--- SUPPLIED INFORMATION Enclosed Below ---
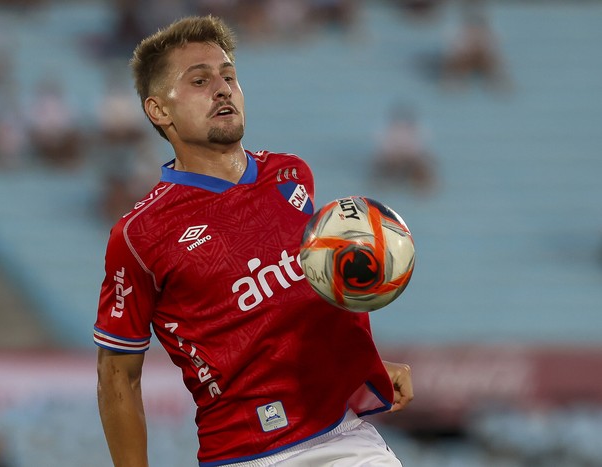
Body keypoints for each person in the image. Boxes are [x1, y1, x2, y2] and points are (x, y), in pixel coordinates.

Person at [94, 15, 413, 467]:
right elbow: (117, 375)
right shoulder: (139, 235)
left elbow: (308, 297)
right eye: (200, 81)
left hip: (344, 438)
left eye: (229, 76)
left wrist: (371, 365)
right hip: (242, 454)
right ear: (158, 111)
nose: (223, 89)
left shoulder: (292, 174)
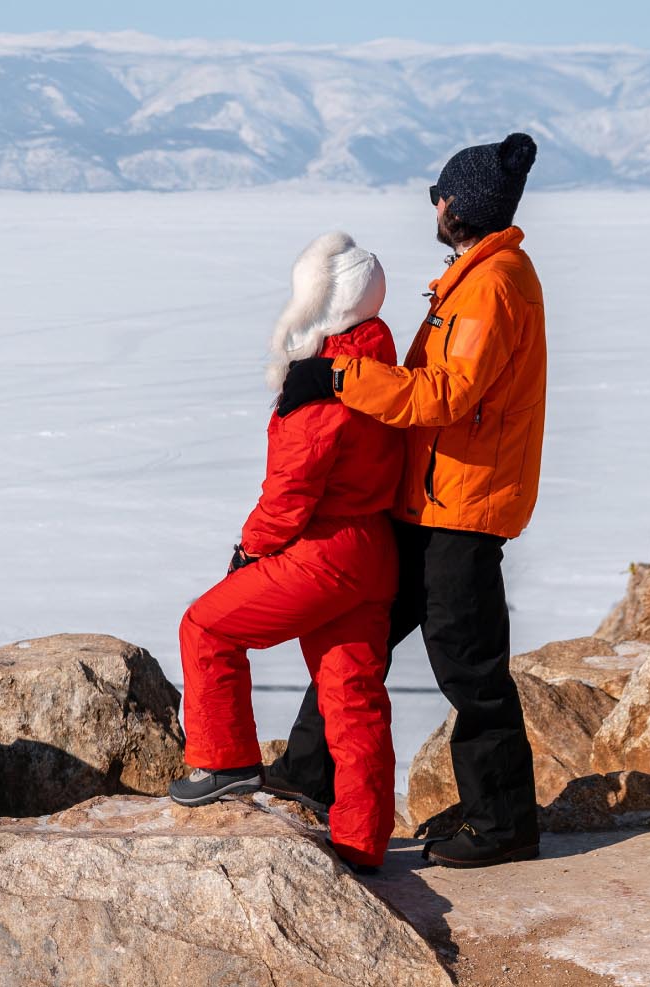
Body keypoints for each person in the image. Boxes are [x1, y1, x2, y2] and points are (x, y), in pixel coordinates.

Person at [267, 132, 546, 868]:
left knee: (469, 667)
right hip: (427, 502)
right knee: (357, 633)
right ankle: (305, 773)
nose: (435, 205)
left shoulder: (492, 286)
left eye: (439, 195)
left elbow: (446, 395)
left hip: (461, 508)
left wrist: (337, 379)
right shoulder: (472, 277)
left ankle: (504, 823)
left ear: (461, 206)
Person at [169, 231, 402, 874]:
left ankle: (224, 762)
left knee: (206, 627)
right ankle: (362, 840)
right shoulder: (382, 368)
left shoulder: (319, 387)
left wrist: (250, 551)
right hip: (374, 551)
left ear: (320, 305)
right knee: (353, 697)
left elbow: (290, 491)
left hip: (324, 551)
--- End of Enclosed SUPPLIED INFORMATION ---
TASK DESCRIPTION.
Nothing but the lines from the one with "right knee: (357, 633)" through the end of the data above should be reproduced, each exactly, both ends included.

ANSWER TO THIS TASK.
right knee: (357, 633)
right ankle: (305, 773)
nose: (435, 205)
left shoulder: (492, 286)
left eye: (439, 195)
left elbow: (446, 395)
left hip: (461, 508)
left wrist: (337, 379)
right shoulder: (472, 277)
left ankle: (504, 823)
left ear: (461, 206)
Person at [169, 231, 402, 874]:
left ankle: (224, 762)
left knee: (206, 627)
right ankle: (362, 840)
right shoulder: (382, 368)
left shoulder: (319, 387)
left wrist: (250, 551)
right hip: (374, 551)
left ear: (320, 305)
right knee: (353, 697)
left elbow: (290, 491)
left hip: (324, 551)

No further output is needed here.